I got my first deer with a .243, so I'm kinda stuck on it. My dad has tried to get me to use others, but I refuse. I've shot his .223 to sight it in, but never while hunting. The funnest (is that a word?) rifle I've ever shot was an SKS stolen off of a Viet Cong on the Ho Chi Mihn Trail. That was a blast...literally! The guy in the background owns the gun.


----------



## jaybird33 (Nov 26, 2005)

just returned from a deer hunt, in north mo. took my new winchester 270 wms, made a 389 yd. dropdead dinger. guess? which rifle i will be taking next year. :sniper:


----------



## jaybird33 (Nov 26, 2005)

that is a 270 wsm . better at pulling triggers than typing . :sniper:


----------



## Scooter (Nov 4, 2005)

Let me make an addition to my favorite rifle mine is also a .338 RUM wich drives a 210gr TSX at 3376 and hits like the hammer of Thor. Used this year for deer and let me tell you it is a stone cold killer on deer. It is also one of my favorite rifles it is a Model 700 LSS.


----------



## NDTerminator (Aug 20, 2003)

MY favorite rifle was given to me by my wife on our wedding day. It's a Remington 700 Left Hand Stainless Steel with grey laminated stock, in 270. This is my dream rifle in my favorite caliber. I had it floated, bedded, and had the trigger set to 3.5 lbs. It shoots sub MOA w/o breaking a sweat, and has accounted for a pile of one shot kills on deer & goats out to 420 yards. I"ve reverently dubbed this rifle "Grey Death".

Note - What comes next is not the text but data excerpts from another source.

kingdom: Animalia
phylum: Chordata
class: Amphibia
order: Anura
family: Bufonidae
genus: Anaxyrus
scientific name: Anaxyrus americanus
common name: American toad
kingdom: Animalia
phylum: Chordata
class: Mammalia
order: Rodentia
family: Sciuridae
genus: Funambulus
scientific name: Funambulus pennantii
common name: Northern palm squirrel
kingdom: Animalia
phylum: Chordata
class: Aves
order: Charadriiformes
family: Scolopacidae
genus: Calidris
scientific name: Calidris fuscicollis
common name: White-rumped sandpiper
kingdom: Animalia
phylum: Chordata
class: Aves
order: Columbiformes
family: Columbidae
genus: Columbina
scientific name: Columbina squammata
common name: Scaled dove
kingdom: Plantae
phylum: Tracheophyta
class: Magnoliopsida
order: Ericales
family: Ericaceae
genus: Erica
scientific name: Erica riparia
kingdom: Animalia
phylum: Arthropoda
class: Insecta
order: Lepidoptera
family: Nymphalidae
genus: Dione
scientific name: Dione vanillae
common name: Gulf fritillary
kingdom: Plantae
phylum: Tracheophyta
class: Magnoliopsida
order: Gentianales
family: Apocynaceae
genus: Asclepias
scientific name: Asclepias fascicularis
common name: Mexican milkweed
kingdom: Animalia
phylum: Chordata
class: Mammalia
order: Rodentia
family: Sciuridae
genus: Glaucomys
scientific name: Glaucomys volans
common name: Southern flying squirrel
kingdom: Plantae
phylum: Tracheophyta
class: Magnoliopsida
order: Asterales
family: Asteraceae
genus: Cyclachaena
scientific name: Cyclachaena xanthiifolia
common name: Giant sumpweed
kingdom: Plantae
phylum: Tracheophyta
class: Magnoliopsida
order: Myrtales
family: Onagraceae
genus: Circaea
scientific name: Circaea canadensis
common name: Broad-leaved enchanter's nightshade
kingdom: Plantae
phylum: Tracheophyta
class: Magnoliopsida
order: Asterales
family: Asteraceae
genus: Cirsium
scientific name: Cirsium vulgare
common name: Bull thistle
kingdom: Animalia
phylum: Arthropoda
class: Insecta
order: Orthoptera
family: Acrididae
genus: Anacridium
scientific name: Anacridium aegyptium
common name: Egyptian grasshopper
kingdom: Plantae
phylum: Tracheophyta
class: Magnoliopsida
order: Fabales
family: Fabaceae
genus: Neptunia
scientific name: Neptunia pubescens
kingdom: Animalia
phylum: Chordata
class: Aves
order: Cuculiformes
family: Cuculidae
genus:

I recently picked up it's identical twin brother, except this LH 700 is in 300 RUM. The prior owner of the RUM didn't spare the expense in setting it up, having installed a muzzle break, had the bolt lapped, and the trigger done. Beyond me why he then parted with it, but his loss was my gain. This rifle also shoots sub MOA. I call this rifle Big Brother.

Neither of these models (SS w/ the grey laminated stock) is available in left hand anymore, which adds to their asthetic value for me.

I don't think Big Brother will usurp Grey Death as my favorite any time soon, but if any rifle has the potential to do so, it does...


----------



## Scooter (Nov 4, 2005)

That's nice that you you give your rifles names too! My .300 RUM is WW and my .338 RUM is WWII. WW is for Whitetail Widowmaker!


----------



## 94silverado (Oct 16, 2005)

wow i thought i was the only one who named my rifles. I named my .30-06 Betty Lou after the famous 30 point buck song lol.


----------



## farmerj (Jun 19, 2004)

Mine would be a toss up between my M1 Garand or my M14.

My most sentimental though is the 10/22 I got for my 14th B-day from Mom and Dad.


----------